Visa, M-Pesa e Onafriq lançaram um programa piloto em 2026 utilizando stablecoins para liquidar transações móveis transfronteiriças na República Democrática do Congo (RDC), segundo relatórios do setor. A iniciativa visa testar se os ativos digitais baseados em blockchain podem tornar as transferências internacionais de dinheiro mais rápidas e baratas em toda a África. O Banco Mundial estima que enviar dinheiro para além-fronteiras na África Subsariana custa, em média, quase 8% do valor da transferência, tornando este o corredor de remessas mais caro do mundo.

Dados do Banco Mundial Mostram Custos de Remessas na África Subsariana Próximos dos 8%

As transferências transfronteiriças tradicionais que dependem da rede SWIFT demoram frequentemente dias e exigem múltiplos bancos intermediários, cada um cobrando uma taxa. A liquidação baseada em blockchain pode processar transações em minutos a uma fração do custo. Para os consumidores que utilizam plataformas como a M-Pesa da Safaricom, a integração de stablecoins tem como objetivo simplificar as operações de back-end.

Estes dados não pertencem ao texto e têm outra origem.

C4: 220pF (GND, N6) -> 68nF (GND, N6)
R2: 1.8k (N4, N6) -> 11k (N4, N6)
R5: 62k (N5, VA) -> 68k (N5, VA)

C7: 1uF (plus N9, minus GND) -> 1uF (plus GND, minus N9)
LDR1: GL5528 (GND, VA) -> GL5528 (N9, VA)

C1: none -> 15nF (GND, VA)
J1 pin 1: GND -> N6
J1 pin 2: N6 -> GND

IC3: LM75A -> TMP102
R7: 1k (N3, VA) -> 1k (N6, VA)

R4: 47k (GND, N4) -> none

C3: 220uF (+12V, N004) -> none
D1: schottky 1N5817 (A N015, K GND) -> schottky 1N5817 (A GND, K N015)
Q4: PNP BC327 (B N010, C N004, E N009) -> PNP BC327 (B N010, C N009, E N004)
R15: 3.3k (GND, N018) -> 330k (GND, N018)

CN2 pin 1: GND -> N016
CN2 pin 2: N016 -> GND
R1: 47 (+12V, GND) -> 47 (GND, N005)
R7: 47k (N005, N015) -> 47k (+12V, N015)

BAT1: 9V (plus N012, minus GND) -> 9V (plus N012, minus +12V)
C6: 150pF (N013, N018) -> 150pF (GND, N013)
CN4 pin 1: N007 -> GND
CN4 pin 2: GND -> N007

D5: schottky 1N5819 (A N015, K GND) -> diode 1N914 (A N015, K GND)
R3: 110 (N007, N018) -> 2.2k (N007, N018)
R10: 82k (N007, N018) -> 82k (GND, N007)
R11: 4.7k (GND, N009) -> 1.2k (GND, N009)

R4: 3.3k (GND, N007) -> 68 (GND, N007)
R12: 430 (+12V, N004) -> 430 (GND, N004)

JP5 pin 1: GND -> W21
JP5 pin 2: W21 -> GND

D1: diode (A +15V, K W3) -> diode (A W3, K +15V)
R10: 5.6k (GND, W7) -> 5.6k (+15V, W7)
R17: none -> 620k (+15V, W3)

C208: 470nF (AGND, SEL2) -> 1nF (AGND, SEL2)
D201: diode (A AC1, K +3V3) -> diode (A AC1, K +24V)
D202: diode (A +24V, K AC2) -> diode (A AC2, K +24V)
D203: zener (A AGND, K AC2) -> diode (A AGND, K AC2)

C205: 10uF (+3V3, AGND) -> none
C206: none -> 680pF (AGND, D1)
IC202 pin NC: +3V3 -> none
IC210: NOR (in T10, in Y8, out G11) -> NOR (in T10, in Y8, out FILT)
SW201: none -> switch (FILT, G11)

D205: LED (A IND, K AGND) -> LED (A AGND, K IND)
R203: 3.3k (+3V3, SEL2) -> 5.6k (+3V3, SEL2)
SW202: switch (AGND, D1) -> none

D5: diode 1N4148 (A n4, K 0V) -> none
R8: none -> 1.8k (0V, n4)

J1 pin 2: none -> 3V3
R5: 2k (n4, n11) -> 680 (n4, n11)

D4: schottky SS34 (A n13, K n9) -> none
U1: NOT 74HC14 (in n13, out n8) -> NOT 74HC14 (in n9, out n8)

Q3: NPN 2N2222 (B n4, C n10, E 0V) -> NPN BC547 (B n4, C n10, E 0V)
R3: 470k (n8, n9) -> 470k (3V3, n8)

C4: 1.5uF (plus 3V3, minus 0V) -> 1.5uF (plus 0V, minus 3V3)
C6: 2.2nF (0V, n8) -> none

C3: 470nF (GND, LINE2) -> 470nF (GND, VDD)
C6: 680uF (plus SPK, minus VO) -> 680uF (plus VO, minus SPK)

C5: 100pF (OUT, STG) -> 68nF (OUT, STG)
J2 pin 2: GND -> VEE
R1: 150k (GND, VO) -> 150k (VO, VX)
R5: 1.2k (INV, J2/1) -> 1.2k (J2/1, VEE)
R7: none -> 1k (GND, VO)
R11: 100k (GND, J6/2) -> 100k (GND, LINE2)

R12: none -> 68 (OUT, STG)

Se for bem-sucedido, o piloto poderá levar a recargas de carteira mais rápidas, transações comerciais internacionais mais fluidas e custos de remessas mais baixos, mantendo ao mesmo tempo a interface familiar de dinheiro móvel para os utilizadores diários.

Visa Faz Parceria com a Yellow Card para Operações com Stablecoins em África

A escolha da República Democrática do Congo para o piloto surge num momento de rápido crescimento na adoção do dinheiro móvel no país. A medida está alinhada com a aposta mais ampla da Visa nas moedas digitais; a empresa de pagamentos fez parceria com a bolsa africana de criptomoedas Yellow Card para explorar operações de tesouraria com stablecoins e liquidações internacionais.

Banco Central do Congo Procura Reduzir a Dolarização no Contexto do Piloto de Stablecoins

A iniciativa destaca uma mudança em curso na infraestrutura financeira regional, à medida que os operadores fintech constroem cada vez mais canais baseados em dólar digital. No entanto, apresenta também uma dinâmica complexa para os reguladores locais. O Banco Central do Congo tem procurado ativamente reduzir a forte dolarização da economia da RDC e impulsionar o uso do franco local, enquanto as soluções de stablecoins incorporam efetivamente uma versão digital do dólar norte-americano na rede de transações móveis em rápido crescimento do país.

FAQ

O que lançaram a Visa, a M-Pesa e a Onafriq na RDC em 2026?

A Visa, a M-Pesa e a Onafriq lançaram um programa piloto em 2026 utilizando stablecoins para liquidar transações móveis transfronteiriças na República Democrática do Congo, segundo relatórios do setor.

Porque é que os custos de remessas na África Subsariana são relevantes para este piloto?

O Banco Mundial estima que enviar dinheiro para além-fronteiras na África Subsariana custa, em média, quase 8% do valor da transferência, tornando este o corredor de remessas mais caro do mundo. A liquidação baseada em blockchain pode processar transações em minutos a uma fração do custo em comparação com as transferências tradicionais pela rede SWIFT.

Como é que o piloto de stablecoins se relaciona com os objetivos políticos do Banco Central do Congo?

O Banco Central do Congo tem procurado ativamente reduzir a forte dolarização da economia da RDC e impulsionar o uso do franco local. As soluções de stablecoins incorporam efetivamente uma versão digital do dólar norte-americano na rede de transações móveis em rápido crescimento do país, apresentando uma dinâmica complexa para os reguladores locais.